ASSIGNED TASK: Please output the data exactly, minus pictures.

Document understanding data
┌──

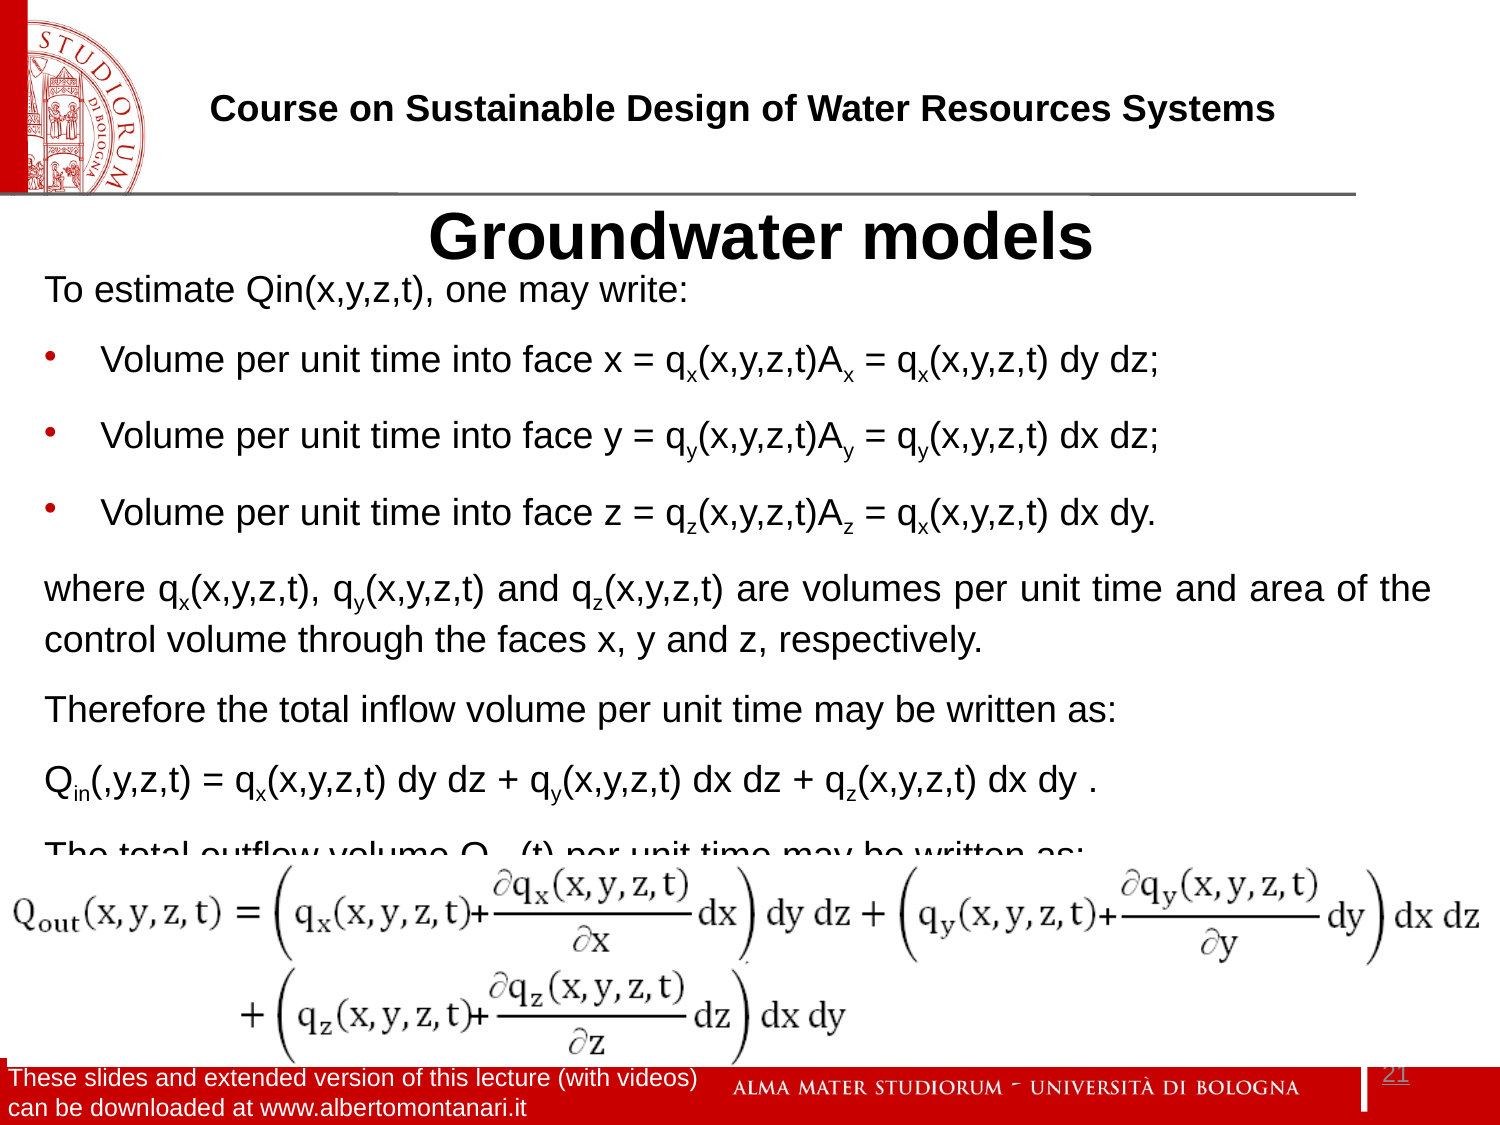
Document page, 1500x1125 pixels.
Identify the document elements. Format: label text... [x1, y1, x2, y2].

picture [28, 16, 151, 192]
list To estimate Qin(x,y,z,t), one may write: Volume per unit time into face x = qx(x,y,z,t)Ax = qx(x,y,z,t) dy dz; Volume per unit time into face y = qy(x,y,z,t)Ay = qy(x,y,z,t) dx dz; Volume per unit time into face z = qz(x,y,z,t)Az = qx(x,y,z,t) dx dy. where qx(x,y,z,t), qy(x,y,z,t) and qz(x,y,z,t) are volumes per unit time and area of the control volume through the faces x, y and z, respectively. Therefore the total inflow volume per unit time may be written as: Qin(,y,z,t) = qx(x,y,z,t) dy dz + qy(x,y,z,t) dx dz + qz(x,y,z,t) dx dy . The total outflow volume Qout(t) per unit time may be written as: [29, 257, 1447, 854]
text_box Groundwater models [194, 185, 1329, 257]
picture [0, 855, 1500, 1125]
slide_number 21 [1074, 1074, 1425, 1103]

└──

REPLY:
Document page, 1500x1125 pixels.
Identify the document elements. Format: label text... [x1, y1, x2, y2].

picture [28, 16, 151, 192]
list To estimate Qin(x,y,z,t), one may write: Volume per unit time into face x = qx(x,y,z,t)Ax = qx(x,y,z,t) dy dz; Volume per unit time into face y = qy(x,y,z,t)Ay = qy(x,y,z,t) dx dz; Volume per unit time into face z = qz(x,y,z,t)Az = qx(x,y,z,t) dx dy. where qx(x,y,z,t), qy(x,y,z,t) and qz(x,y,z,t) are volumes per unit time and area of the control volume through the faces x, y and z, respectively. Therefore the total inflow volume per unit time may be written as: Qin(,y,z,t) = qx(x,y,z,t) dy dz + qy(x,y,z,t) dx dz + qz(x,y,z,t) dx dy . The total outflow volume Qout(t) per unit time may be written as: [29, 257, 1447, 854]
text_box Groundwater models [194, 185, 1329, 257]
picture [0, 855, 1500, 1125]
slide_number 21 [1074, 1074, 1425, 1103]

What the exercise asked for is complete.